\( \frac{11 / w}{} \) Solve for \( x^{\prime} \) (a) \( x^{-2}=1 / 9 \) (b) \( 2 x^{3 / 5}=54 \) (c) \( 9^{2 x-3}=27 \)

To solve for \( x' \), let's tackle each equation one by one! For (a) \( x^{-2}=1 / 9 \): To find \( x \), we first rewrite it as \( x^{2} = 9 \) (taking the reciprocal of both sides). Taking the square root gives \( x = \pm 3 \). Therefore, \( x' = 3 \) (if we take the positive root). For (b) \( 2 x^{3 / 5}=54 \): Start by isolating \( x^{3/5} \) by dividing both sides by 2, which gives \( x^{3/5} = 27 \).
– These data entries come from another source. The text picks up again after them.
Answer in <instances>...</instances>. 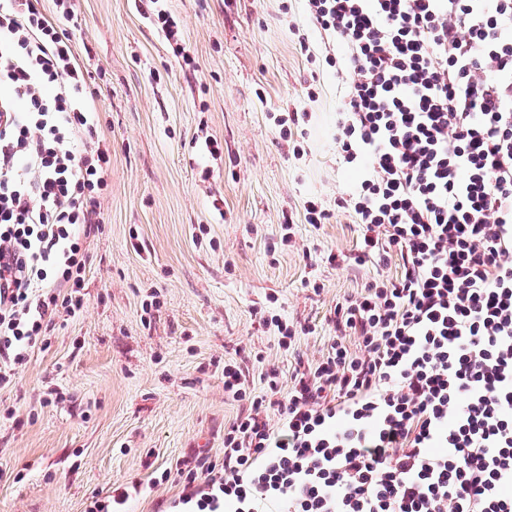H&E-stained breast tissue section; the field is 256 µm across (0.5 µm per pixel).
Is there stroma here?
<instances>
[{"instance_id":"35a3bbf8","label":"stroma","mask_w":512,"mask_h":512,"mask_svg":"<svg viewBox=\"0 0 512 512\" xmlns=\"http://www.w3.org/2000/svg\"><path fill=\"white\" fill-rule=\"evenodd\" d=\"M71 4L112 175L102 228L82 241L83 311L58 319L50 346L0 390V512H86L134 482L129 512H158L181 490L163 470L197 449L224 455V427L242 410L224 393L225 362L245 360L254 394L265 367L289 388L296 357L325 352L331 309L400 268L351 263L358 227L335 210L357 179L336 162L346 77L327 68L300 0ZM160 7L185 56L155 24ZM296 110L304 130L282 139L277 121ZM313 197L329 223L307 224ZM288 218L293 242L281 247ZM152 294L160 308L147 314ZM266 313L314 332L283 350Z\"/></svg>"}]
</instances>
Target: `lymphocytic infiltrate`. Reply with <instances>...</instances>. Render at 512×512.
Wrapping results in <instances>:
<instances>
[{
    "instance_id": "lymphocytic-infiltrate-1",
    "label": "lymphocytic infiltrate",
    "mask_w": 512,
    "mask_h": 512,
    "mask_svg": "<svg viewBox=\"0 0 512 512\" xmlns=\"http://www.w3.org/2000/svg\"><path fill=\"white\" fill-rule=\"evenodd\" d=\"M302 2L350 74L337 160L359 180L336 206L361 226L354 261L401 272L336 305L288 391L269 368L253 395L225 365L246 407L222 461L163 471L172 512H512V0ZM55 7L0 0V389L83 309L80 237L112 171Z\"/></svg>"
}]
</instances>
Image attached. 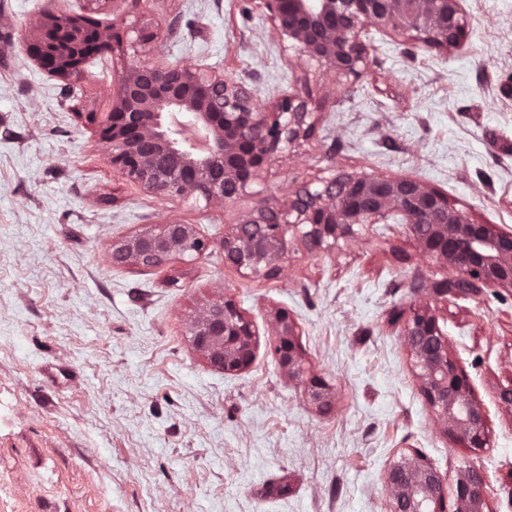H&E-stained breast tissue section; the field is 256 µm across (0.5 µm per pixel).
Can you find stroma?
Instances as JSON below:
<instances>
[{
  "instance_id": "stroma-1",
  "label": "stroma",
  "mask_w": 512,
  "mask_h": 512,
  "mask_svg": "<svg viewBox=\"0 0 512 512\" xmlns=\"http://www.w3.org/2000/svg\"><path fill=\"white\" fill-rule=\"evenodd\" d=\"M468 33L445 52L369 28L360 77H336L280 39L256 0H0V512H390L384 474L418 455L446 485L486 478L489 512H512V290L418 293L453 275L401 224L357 228L316 255L294 244L265 280L224 262L225 229L290 189L348 172L410 177L512 231V0H461ZM155 35L106 50L75 88L27 48L52 16ZM164 60L246 81L266 105L288 94L308 136L226 205L147 193L113 170L95 129L125 66ZM169 219L206 255L115 267L114 241ZM229 298L255 324L245 370L211 367L188 324ZM430 303L489 410L488 447L449 437L401 336ZM295 321L305 365L333 386L310 405L274 357L271 314Z\"/></svg>"
}]
</instances>
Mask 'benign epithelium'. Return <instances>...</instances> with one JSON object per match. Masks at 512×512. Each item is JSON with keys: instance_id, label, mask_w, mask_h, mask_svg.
<instances>
[{"instance_id": "benign-epithelium-1", "label": "benign epithelium", "mask_w": 512, "mask_h": 512, "mask_svg": "<svg viewBox=\"0 0 512 512\" xmlns=\"http://www.w3.org/2000/svg\"><path fill=\"white\" fill-rule=\"evenodd\" d=\"M260 5L279 37L291 41L299 55L346 78L361 73L370 27L446 51L464 41L468 28L460 0H260ZM84 36L85 17L54 16L40 24L30 51L41 68L75 82L83 76L82 60L51 46L79 44ZM308 117L307 103L295 95L267 108L243 81L189 63L142 62L122 73L98 138L112 169L142 190L223 205L248 193L275 155L307 134ZM392 223L408 226L425 257L455 269L452 277L432 285L435 294L476 298L486 288L512 289V231L475 221L439 192L406 177L342 173L317 188H295L284 203L262 205L224 231V263L276 279L297 240L313 254L353 237L356 226ZM193 241L195 258L210 247L189 225L168 220L114 243L112 264L157 268L173 255H186L184 246ZM273 327L279 366L290 378L304 381L309 404L330 412L333 388L323 378H304L288 313L275 312ZM188 332L207 362L226 372L243 370L254 359L256 329L231 299L206 304ZM402 336L424 396L446 433L467 448L487 447L488 408L475 398L429 305L409 309ZM484 482L476 469L460 473L455 512H485ZM385 484L391 512H443V479L419 455L390 463Z\"/></svg>"}]
</instances>
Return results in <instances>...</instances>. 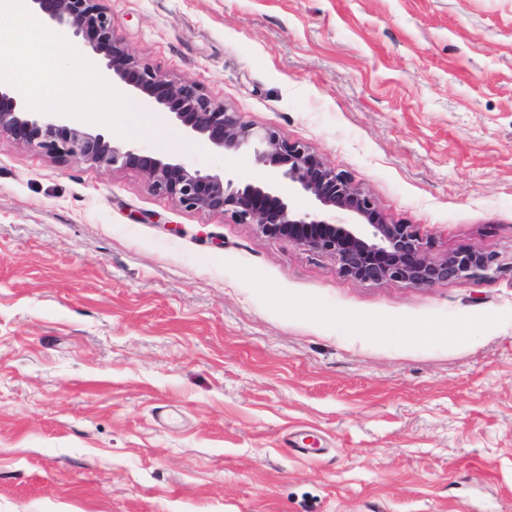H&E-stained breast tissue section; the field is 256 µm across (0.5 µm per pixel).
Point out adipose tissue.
<instances>
[{"mask_svg": "<svg viewBox=\"0 0 512 512\" xmlns=\"http://www.w3.org/2000/svg\"><path fill=\"white\" fill-rule=\"evenodd\" d=\"M24 37L42 52L47 80L39 92H32L29 86L22 84V65L15 60L8 71L9 82L20 85L22 93L36 106L47 104L61 89H68L81 101L80 118L91 120L98 117L101 97L107 92L99 69L77 62L74 49L65 38L41 29L36 23H29Z\"/></svg>", "mask_w": 512, "mask_h": 512, "instance_id": "obj_1", "label": "adipose tissue"}]
</instances>
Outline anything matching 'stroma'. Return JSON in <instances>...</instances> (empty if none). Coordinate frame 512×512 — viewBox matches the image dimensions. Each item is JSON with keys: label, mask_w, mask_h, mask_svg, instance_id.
Wrapping results in <instances>:
<instances>
[{"label": "stroma", "mask_w": 512, "mask_h": 512, "mask_svg": "<svg viewBox=\"0 0 512 512\" xmlns=\"http://www.w3.org/2000/svg\"><path fill=\"white\" fill-rule=\"evenodd\" d=\"M162 76L501 270L430 288L0 136V512H512V0H103ZM107 139L242 182L133 90ZM314 446L310 455L295 444Z\"/></svg>", "instance_id": "1"}]
</instances>
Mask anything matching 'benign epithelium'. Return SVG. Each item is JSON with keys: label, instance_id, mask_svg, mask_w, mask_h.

Raising both sides to the power of \( \frac{5}{3} \) results in \( x = 27^{5/3} = 243 \). So, \( x' = 243 \). For (c) \( 9^{2 x-3}=27 \): We can express both 9 and 27 as powers of 3: \( 9 = 3^2 \) and \( 27 = 3^3 \). This leads us to \( (3^2)^{2x-3} = 3^3 \), simplifying to \( 3^{4x - 6} = 3^3 \). Setting the exponents equal gives \( 4x - 6 = 3 \), so solving for \( x \) results in \( x = \frac{9}{4} \). Thus, \( x' = \frac{9}{4} \).